What made this all the more confusing was that when I did get to read what other, unpublished, would-be novelists and short story writers had written, I was all-to-often not very impressed. Yet what was better: rather bad stories, novels and plays which had, at least, been written, or works of sheer ineffably breathtaking literary brilliance which didn’t actually as yet exist?

Even I knew the answer to that one.

I could not be writing this if I hadn’t in more recent years finally put my back into trying to be a literary genius, or, at least, attempting to be one, and I can assure you all that I have finally got around to doing some of the necessary work. It is quite sobering to know that, if pushed, I could probably list everything, have written, but these days I prefer to be sober about my ambitions than to live with my head in the clouds.

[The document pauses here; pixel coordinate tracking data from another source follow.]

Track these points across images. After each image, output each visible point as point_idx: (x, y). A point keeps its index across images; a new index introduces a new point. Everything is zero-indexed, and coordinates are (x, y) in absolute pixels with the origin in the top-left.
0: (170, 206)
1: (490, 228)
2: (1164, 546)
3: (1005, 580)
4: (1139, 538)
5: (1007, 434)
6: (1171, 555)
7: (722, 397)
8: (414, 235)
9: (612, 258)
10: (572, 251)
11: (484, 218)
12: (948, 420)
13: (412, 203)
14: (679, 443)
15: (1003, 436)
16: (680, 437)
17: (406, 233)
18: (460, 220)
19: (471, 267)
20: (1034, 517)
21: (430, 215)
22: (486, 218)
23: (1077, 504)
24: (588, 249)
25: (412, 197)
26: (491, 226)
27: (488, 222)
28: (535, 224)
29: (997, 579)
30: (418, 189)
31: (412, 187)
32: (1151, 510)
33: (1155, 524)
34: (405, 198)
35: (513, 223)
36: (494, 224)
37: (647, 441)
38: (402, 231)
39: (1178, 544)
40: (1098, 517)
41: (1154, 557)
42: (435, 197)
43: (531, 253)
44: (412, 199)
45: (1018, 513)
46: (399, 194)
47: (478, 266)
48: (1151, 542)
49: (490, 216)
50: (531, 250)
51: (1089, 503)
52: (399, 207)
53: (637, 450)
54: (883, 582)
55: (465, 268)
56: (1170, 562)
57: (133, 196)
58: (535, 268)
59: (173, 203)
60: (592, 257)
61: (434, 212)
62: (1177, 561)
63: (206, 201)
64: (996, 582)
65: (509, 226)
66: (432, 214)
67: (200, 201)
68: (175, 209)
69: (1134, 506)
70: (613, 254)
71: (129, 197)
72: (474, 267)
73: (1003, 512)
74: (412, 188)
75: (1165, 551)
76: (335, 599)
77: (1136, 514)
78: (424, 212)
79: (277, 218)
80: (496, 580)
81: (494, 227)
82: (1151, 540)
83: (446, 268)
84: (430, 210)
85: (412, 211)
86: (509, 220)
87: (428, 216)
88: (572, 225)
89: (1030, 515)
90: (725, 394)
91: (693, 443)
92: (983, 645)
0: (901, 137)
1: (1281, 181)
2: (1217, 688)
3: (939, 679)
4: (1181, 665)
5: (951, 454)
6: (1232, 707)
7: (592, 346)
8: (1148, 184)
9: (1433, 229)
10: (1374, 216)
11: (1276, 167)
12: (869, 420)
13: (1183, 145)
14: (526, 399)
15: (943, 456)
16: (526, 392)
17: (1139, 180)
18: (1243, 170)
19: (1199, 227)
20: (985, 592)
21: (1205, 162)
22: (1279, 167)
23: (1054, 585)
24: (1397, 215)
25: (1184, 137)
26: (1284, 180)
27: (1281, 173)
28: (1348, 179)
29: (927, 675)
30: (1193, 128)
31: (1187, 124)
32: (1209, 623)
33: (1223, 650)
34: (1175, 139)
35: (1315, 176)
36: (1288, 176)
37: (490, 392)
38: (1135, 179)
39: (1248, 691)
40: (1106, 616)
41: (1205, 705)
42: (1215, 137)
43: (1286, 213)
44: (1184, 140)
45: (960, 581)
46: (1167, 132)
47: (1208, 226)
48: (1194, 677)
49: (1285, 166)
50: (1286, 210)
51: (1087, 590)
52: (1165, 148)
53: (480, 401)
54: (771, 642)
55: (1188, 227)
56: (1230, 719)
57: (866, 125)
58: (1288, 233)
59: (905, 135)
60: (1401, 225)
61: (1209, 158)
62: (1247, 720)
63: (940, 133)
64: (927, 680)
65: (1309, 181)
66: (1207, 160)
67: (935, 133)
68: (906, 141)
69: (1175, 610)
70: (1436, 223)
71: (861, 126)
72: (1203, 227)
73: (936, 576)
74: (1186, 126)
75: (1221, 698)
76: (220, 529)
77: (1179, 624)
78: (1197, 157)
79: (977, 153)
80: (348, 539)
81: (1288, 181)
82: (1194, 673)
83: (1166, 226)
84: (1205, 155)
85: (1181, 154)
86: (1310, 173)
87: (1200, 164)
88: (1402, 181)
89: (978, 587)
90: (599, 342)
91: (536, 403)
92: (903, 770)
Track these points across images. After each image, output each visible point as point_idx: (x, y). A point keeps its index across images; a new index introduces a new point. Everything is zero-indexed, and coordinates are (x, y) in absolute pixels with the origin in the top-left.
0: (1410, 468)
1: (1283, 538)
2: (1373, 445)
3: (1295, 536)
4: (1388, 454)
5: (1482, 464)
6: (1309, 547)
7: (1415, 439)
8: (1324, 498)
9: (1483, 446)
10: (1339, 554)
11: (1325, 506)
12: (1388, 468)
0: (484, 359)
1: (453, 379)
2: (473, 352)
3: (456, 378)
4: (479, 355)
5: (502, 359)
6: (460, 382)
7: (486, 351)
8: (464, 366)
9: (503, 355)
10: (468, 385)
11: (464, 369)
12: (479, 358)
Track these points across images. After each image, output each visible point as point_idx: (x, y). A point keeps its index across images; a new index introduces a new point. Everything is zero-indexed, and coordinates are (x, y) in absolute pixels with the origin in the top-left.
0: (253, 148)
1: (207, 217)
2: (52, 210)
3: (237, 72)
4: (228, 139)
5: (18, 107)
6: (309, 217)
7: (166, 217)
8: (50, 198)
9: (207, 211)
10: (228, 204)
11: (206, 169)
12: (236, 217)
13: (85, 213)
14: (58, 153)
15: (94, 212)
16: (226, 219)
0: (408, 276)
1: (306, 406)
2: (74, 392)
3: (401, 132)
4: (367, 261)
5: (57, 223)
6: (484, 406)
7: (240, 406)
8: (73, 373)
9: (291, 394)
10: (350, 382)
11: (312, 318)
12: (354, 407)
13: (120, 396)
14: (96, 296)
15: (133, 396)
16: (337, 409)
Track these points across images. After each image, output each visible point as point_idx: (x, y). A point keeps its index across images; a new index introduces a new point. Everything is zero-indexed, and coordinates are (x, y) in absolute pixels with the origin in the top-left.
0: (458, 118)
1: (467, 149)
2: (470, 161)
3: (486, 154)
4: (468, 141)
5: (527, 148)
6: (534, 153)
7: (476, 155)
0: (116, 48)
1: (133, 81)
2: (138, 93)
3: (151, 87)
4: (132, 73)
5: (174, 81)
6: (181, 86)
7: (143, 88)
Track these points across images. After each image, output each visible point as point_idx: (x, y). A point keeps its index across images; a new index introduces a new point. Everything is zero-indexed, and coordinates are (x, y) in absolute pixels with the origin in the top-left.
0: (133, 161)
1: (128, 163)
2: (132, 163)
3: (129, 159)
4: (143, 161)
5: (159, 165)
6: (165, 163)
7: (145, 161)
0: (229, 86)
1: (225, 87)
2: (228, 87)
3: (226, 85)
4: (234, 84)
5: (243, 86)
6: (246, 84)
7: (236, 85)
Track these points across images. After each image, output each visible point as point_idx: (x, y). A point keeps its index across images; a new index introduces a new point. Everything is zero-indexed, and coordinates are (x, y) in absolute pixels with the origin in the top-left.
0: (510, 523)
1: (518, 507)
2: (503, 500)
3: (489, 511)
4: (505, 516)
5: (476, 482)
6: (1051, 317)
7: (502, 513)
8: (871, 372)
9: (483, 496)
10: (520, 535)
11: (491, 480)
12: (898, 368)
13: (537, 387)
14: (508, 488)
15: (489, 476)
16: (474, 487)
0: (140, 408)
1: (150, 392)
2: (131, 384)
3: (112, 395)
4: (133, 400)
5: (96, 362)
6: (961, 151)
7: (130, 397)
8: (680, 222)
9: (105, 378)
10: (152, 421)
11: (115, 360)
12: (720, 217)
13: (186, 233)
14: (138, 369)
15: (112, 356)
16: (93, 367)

In doing the necessary work, I have learnt several valuable lessons: that writing is hard, although enjoyable; that the best way to do it — I suspect the only way to do it — is to treat is as ‘work’ and to be extremely and horribly strict with yourself about sitting down regularly to do that work; never wait for inspiration — it will never come; that what you write need not be perfect from the off and that you can - and should — revise as much and as often as you like (although there is also the danger of the whole enterprise going horribly stale by being pfaffed about with too often).

In an odd sort of way, there is no such thing as ‘good’ work or ‘bad’ work, that it is, for example, more useful to speak of ‘interesting’ or ‘engaging’ work; that the essence of successful writing is thought, and lots of it, and that the more thought you put into the work you are doing, the less chance there will be that, at the end of the day, it's a load of cack; that we all love the smell of our own farts and are well-advised to remember that others, invariably, don’t.

There are an awful lot of bullshitters out there, rather more, in fact, than, at your most cynical, you might suspect; never — never! — talk about what you are doing, because the more you talk about it, the less you will do it; that most talk of ‘art’, if not all of it, is 24-carat, top-grade bunkum, especially when the word ‘art’ is used in the same sentence as the word ‘should’ (this ‘writer’ believes that ‘art’ is not an ‘entity’ but a ‘process’, but more of that, perhaps, in another entry); and that any writer, poet and playwright (or for that matter any composer, musician, painter or sculptor) can do what the bloody hell they like: there are no rules.

However, whether you will find anyone who is the slightest bit interested in or engaged with what you have produced and who might, moreover, be willing to part with hard bucks for it, is another matter entirely.